Meanwhile, salaries for Dame Prue’s staff – including her PA, housekeeper, cleaner and a couple of gardeners – are her biggest outgoing, she reveals. And she’s also keen on supporting those dear to her in any way she can. “I have been dishing out some money to my kids and my goddaughter while I’m alive,” she says, “because it’s nice to see them spend it, and [to] help with school fees or buying a house. My plan is to keep doing that so that there won’t be any when I die.”

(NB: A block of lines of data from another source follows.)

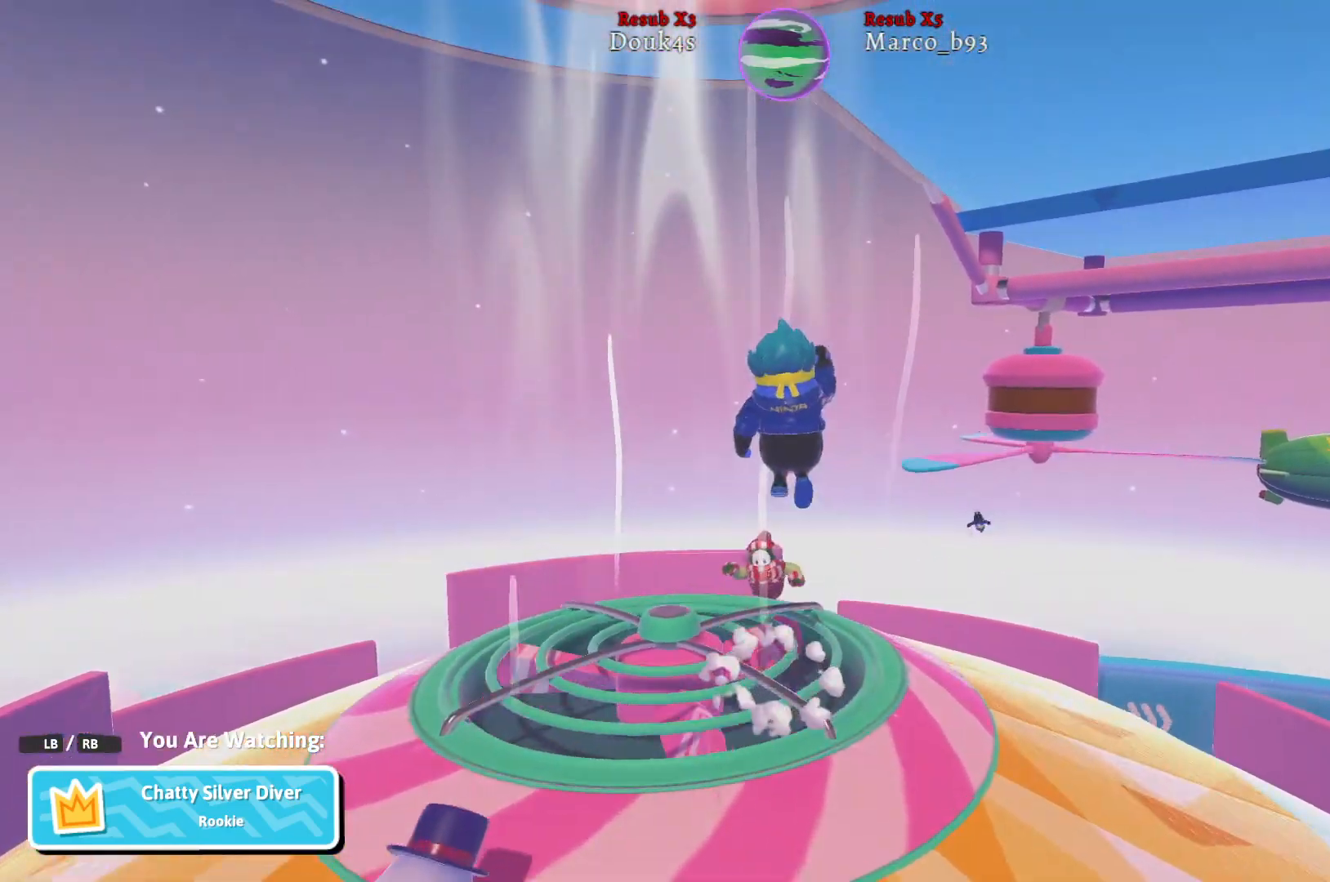
{"buttons": [], "left_stick": "center", "right_stick": "center", "events": []}
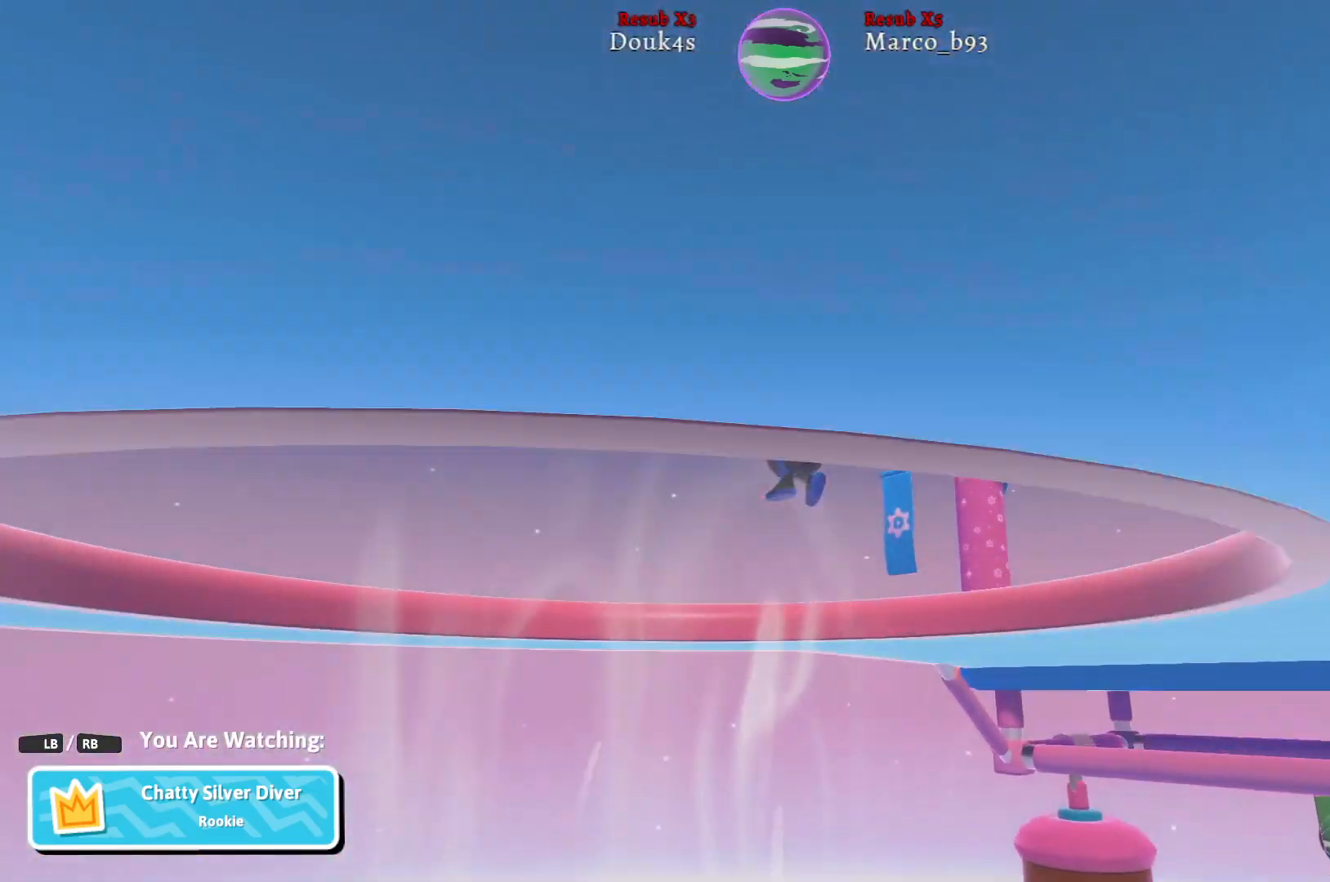
{"buttons": [], "left_stick": "center", "right_stick": "right", "events": [[250, "right_stick", "right"]]}
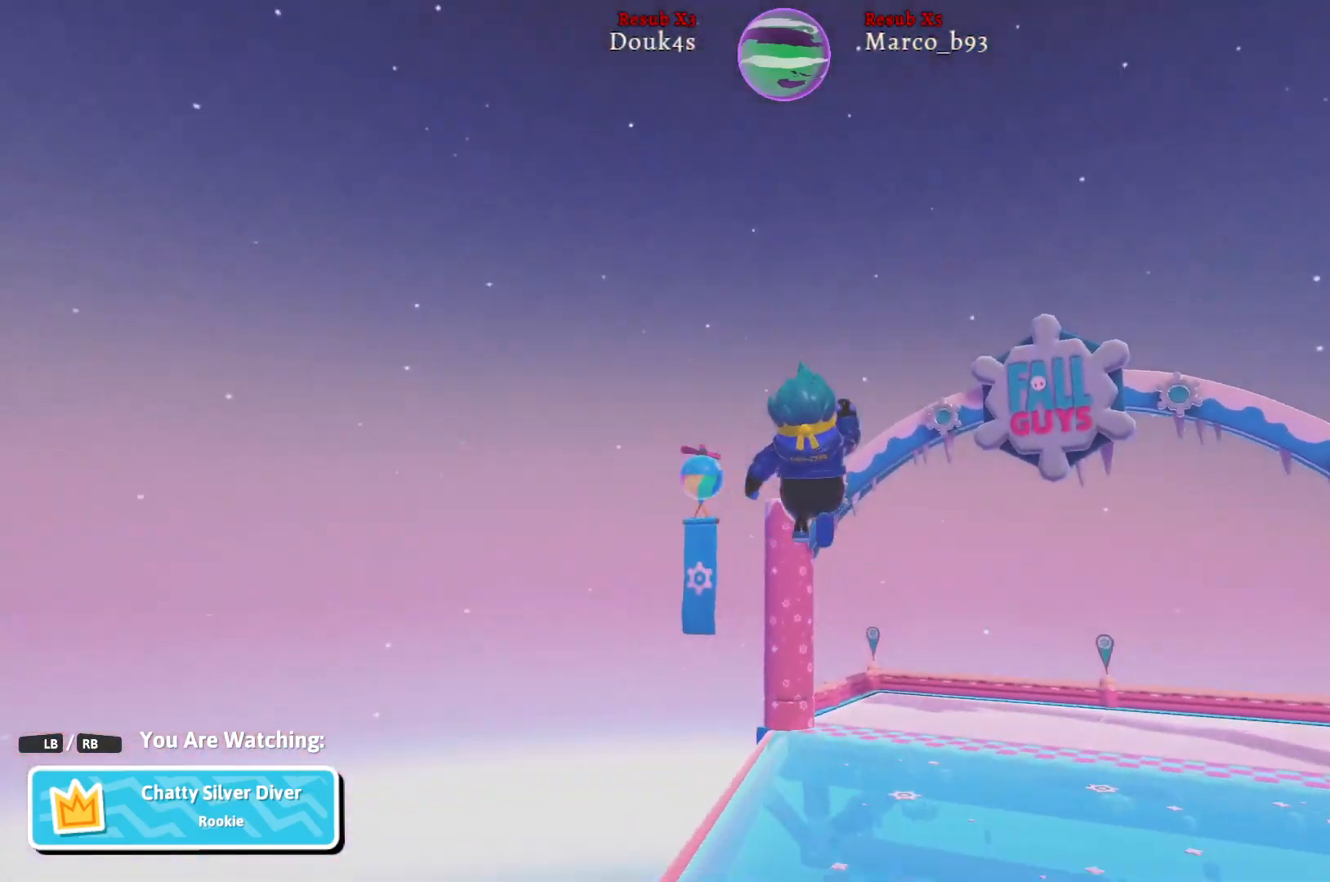
{"buttons": [], "left_stick": "center", "right_stick": "center", "events": [[133, "right_stick", "center"]]}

Dame Prue’s frankness in talking about her wealth is refreshing, and she devotes several pages in her new book to the importance of planning for one’s financial legacy. She says she is getting her affairs in order so that she doesn’t leave any nasty surprises behind her when she goes – “Though I need to plan carefully, as my mother lived to 97, so I’ll probably pass 100.”
As for the topic of inheritance tax, Dame Prue labels it “wicked”. “Like most people who have made money, I think, ‘For God’s sake, I have already paid tax on that money I earned’ – 45 per cent tax, which is quite a lot. So I really don’t want to be taxed another 40 per cent again when I die,” she says. “I do understand the government has to get their money from somewhere, and I think it’s fair that rich people should pay more. But paying tax twice sucks.”
Although this subject briefly wipes the smile from Dame Prue’s face, she positively beams when husband Playfair pops into the bedroom to say hello and show me the present he has bought for her recent birthday: a Maine coon cat that is currently tiny with cute fluffy ears but which will grow to weigh about 5kg and reach 36cm in length. “Her name is Sophie, which is short for Sophisticat,” says Dame Prue. “She’s the prettiest thing ever. But she’s an absolute escape artist – you open the door a crack and she’s through it like a shot.”
She gives Playfair instructions to put Sophie in her office during The Telegraph’s photo shoot, punctuating the handful of sentences with multiple “darlings”. From watching this short interaction between the couple, it’s clear they are utterly besotted with each other.
Dame Prue met Playfair when she was 70 and he was 64 – introduced by mutual friends at a dinner party – having lost her first husband, Kruger, who was 20 years her senior, in 2002. She hated her eight years alone – “Widowhood sucks” – and couldn’t believe her good fortune in falling in love again.